┌──
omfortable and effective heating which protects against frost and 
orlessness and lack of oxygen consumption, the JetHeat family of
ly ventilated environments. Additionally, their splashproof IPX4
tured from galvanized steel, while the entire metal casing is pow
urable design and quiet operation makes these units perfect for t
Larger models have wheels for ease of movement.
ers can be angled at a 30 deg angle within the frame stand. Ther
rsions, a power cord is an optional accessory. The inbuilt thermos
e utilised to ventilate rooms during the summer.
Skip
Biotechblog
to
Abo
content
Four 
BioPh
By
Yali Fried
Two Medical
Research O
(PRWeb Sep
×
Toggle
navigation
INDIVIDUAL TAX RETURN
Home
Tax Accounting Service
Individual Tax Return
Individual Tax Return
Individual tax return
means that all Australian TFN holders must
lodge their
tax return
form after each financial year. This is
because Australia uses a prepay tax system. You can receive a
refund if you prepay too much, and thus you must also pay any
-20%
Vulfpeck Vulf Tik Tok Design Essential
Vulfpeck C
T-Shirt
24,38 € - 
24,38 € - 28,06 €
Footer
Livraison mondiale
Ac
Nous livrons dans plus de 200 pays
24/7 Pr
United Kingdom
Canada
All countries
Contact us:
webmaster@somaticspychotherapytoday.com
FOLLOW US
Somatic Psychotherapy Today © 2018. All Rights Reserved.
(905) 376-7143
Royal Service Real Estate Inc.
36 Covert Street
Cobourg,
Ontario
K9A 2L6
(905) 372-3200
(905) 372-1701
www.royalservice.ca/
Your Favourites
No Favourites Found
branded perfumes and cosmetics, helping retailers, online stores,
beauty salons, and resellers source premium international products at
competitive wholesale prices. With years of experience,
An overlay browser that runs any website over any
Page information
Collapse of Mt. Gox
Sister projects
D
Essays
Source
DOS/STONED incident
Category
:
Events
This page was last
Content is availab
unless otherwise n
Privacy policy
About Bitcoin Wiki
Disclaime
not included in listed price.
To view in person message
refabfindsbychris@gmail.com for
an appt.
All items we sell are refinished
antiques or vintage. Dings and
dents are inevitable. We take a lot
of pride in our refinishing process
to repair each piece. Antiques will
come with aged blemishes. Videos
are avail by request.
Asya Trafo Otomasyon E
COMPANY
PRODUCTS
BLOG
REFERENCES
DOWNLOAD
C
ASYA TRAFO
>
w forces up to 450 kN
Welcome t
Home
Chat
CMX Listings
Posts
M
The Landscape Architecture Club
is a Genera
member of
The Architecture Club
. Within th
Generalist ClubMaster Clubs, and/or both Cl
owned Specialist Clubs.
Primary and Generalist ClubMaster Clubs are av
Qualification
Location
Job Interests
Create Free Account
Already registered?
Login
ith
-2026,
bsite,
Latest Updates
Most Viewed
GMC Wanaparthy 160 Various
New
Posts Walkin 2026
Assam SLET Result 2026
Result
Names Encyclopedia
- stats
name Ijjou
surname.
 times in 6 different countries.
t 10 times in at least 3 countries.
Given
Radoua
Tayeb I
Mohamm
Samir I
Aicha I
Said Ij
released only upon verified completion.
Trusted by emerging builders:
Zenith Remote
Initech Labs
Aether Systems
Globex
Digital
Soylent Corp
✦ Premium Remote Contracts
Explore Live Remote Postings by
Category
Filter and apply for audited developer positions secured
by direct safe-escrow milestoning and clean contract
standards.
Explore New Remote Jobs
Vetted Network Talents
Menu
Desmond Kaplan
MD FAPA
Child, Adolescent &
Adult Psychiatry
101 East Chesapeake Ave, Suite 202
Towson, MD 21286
└──
┌──
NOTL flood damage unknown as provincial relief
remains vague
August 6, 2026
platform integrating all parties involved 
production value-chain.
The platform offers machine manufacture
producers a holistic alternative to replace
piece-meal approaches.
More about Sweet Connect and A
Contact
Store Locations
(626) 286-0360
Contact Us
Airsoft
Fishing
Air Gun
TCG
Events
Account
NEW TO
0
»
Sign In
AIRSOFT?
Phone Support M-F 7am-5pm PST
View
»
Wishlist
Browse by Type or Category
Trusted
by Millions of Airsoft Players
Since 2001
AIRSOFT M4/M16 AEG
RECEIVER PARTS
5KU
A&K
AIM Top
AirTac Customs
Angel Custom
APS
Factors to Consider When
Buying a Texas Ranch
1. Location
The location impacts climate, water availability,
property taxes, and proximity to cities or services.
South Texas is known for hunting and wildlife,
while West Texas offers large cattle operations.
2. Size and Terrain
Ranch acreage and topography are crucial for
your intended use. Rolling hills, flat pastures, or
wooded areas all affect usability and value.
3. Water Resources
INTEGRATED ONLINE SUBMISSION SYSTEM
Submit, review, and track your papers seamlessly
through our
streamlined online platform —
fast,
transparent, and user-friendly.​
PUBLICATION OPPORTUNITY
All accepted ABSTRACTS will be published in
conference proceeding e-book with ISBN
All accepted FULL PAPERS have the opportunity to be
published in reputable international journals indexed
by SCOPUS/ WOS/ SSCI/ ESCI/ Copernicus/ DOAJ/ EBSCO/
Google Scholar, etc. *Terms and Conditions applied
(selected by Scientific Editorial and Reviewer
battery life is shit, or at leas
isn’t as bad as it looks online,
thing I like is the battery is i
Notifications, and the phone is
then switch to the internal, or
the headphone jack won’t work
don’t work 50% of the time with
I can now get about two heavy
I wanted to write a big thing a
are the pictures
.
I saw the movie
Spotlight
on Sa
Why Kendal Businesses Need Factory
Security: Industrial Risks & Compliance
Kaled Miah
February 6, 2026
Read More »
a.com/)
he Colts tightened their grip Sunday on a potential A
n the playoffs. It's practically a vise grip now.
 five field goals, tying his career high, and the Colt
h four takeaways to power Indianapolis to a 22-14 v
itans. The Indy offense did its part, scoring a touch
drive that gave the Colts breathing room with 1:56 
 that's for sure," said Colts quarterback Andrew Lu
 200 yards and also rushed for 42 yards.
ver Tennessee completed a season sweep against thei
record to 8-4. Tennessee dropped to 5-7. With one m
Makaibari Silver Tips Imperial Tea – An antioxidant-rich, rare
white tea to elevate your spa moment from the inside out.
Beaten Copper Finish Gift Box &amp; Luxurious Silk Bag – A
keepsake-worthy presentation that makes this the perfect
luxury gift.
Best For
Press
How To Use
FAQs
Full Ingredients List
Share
└──
┌──
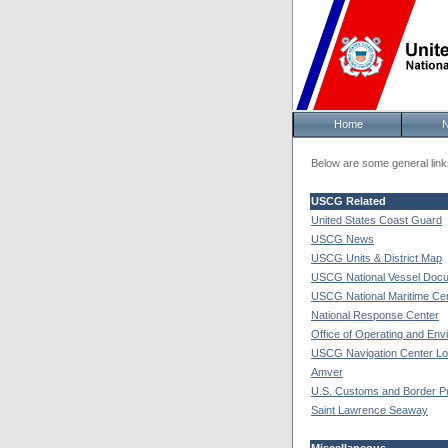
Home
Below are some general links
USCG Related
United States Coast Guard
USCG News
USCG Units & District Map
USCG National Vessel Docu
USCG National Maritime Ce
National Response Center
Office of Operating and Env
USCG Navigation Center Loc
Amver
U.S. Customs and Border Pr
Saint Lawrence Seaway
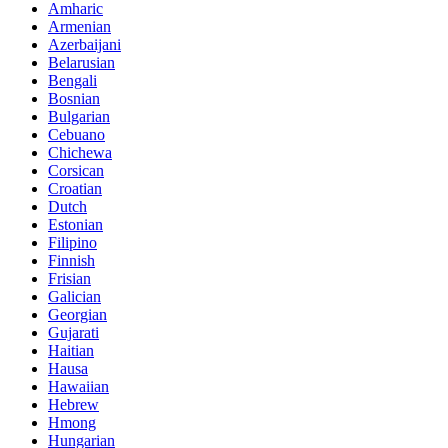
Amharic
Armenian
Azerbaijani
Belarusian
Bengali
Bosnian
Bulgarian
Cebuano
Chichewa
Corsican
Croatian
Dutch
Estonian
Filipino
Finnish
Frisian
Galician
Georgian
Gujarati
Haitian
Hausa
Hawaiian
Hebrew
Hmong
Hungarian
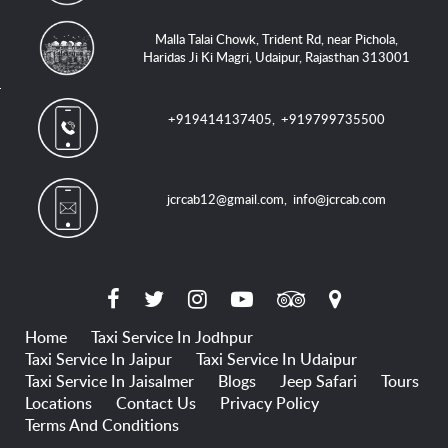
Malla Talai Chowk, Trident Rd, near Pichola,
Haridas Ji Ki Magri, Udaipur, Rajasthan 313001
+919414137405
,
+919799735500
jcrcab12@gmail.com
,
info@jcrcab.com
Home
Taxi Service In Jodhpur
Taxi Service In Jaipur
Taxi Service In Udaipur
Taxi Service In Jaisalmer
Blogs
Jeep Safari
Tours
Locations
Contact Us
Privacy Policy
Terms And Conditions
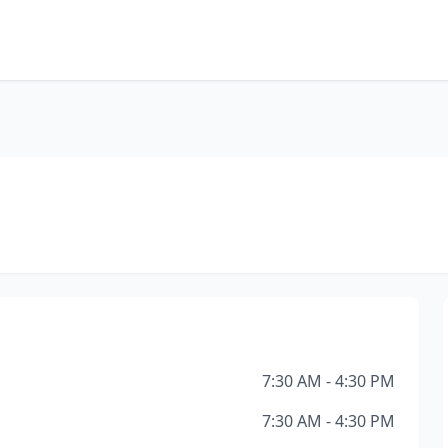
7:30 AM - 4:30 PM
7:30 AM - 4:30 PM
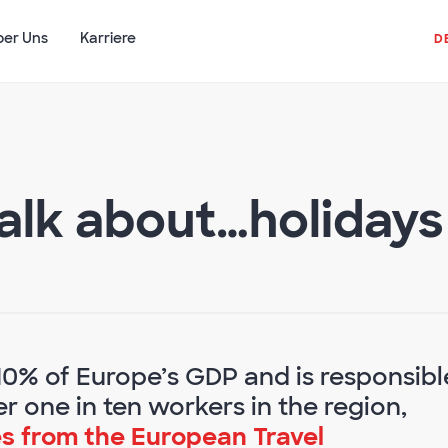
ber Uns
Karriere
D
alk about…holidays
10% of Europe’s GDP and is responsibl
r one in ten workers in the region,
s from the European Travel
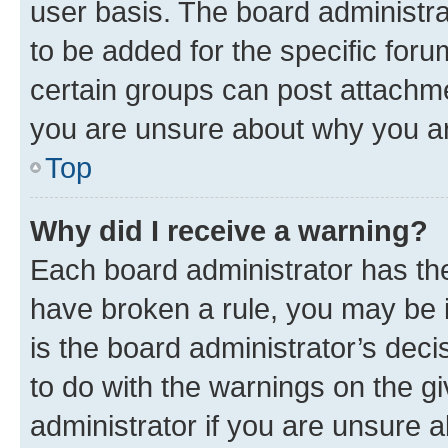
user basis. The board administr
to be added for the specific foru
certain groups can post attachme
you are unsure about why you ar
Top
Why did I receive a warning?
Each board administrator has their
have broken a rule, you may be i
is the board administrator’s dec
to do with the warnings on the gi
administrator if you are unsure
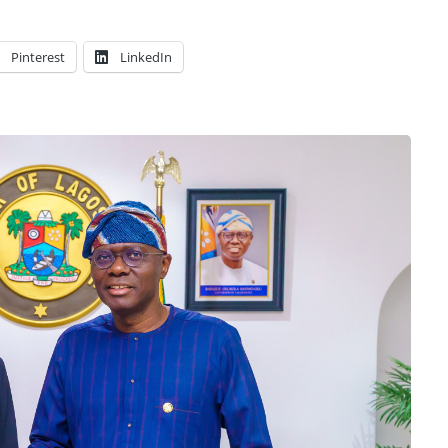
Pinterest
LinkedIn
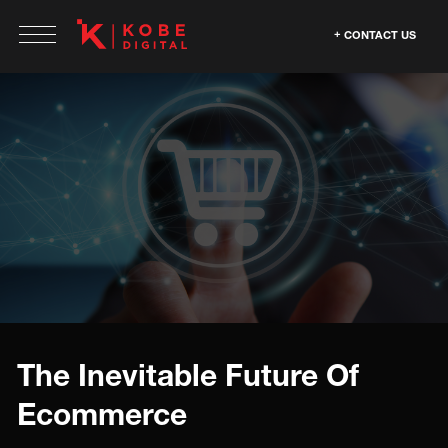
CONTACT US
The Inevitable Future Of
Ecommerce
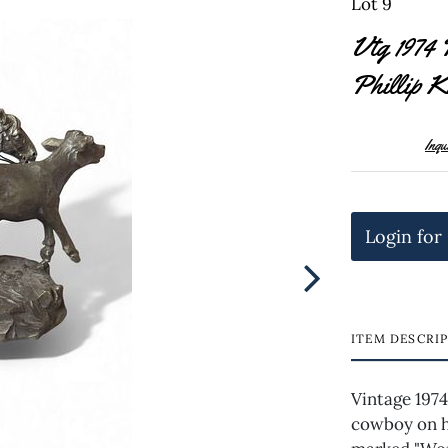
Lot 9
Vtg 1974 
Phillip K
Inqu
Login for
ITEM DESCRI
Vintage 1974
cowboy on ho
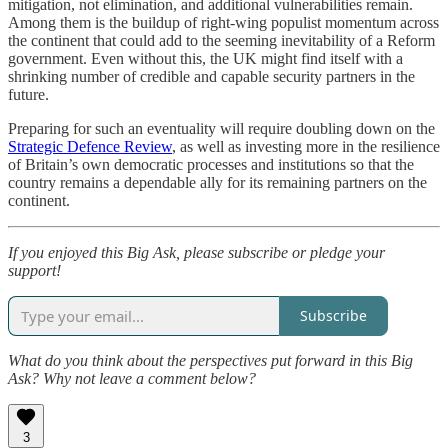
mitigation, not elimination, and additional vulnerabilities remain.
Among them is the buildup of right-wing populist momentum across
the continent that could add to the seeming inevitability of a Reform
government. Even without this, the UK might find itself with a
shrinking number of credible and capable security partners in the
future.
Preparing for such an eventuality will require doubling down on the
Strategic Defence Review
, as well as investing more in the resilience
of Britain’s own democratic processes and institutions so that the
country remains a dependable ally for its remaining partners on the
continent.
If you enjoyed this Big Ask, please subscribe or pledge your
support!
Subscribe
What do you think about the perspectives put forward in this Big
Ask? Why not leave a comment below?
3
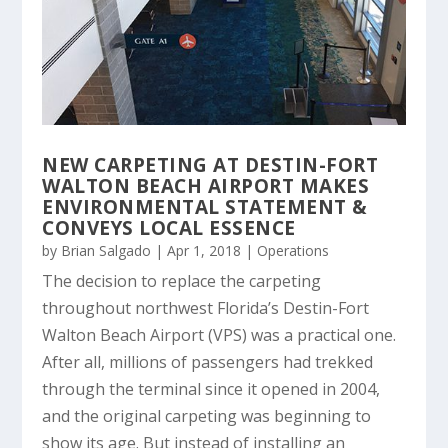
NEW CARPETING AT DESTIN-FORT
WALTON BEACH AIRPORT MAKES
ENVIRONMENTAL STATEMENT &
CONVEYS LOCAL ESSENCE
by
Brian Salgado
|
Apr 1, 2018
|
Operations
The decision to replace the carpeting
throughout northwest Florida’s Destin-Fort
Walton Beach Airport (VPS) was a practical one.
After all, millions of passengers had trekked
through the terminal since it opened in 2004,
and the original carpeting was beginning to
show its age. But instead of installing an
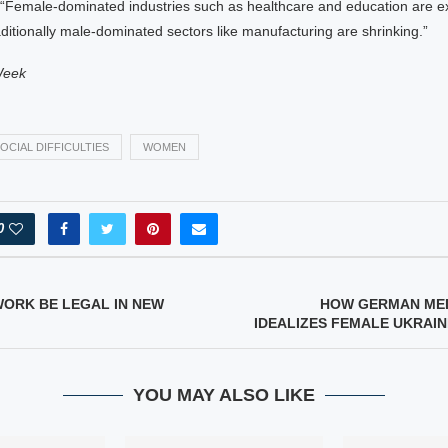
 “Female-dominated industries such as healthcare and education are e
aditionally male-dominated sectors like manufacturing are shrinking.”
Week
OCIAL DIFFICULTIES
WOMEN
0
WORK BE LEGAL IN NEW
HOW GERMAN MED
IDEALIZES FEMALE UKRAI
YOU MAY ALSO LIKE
└──
What to produce:
Gather every line in the data above that contains the word "Architecture".

Exercise result:
The Landscape Architecture Club
The Architecture Club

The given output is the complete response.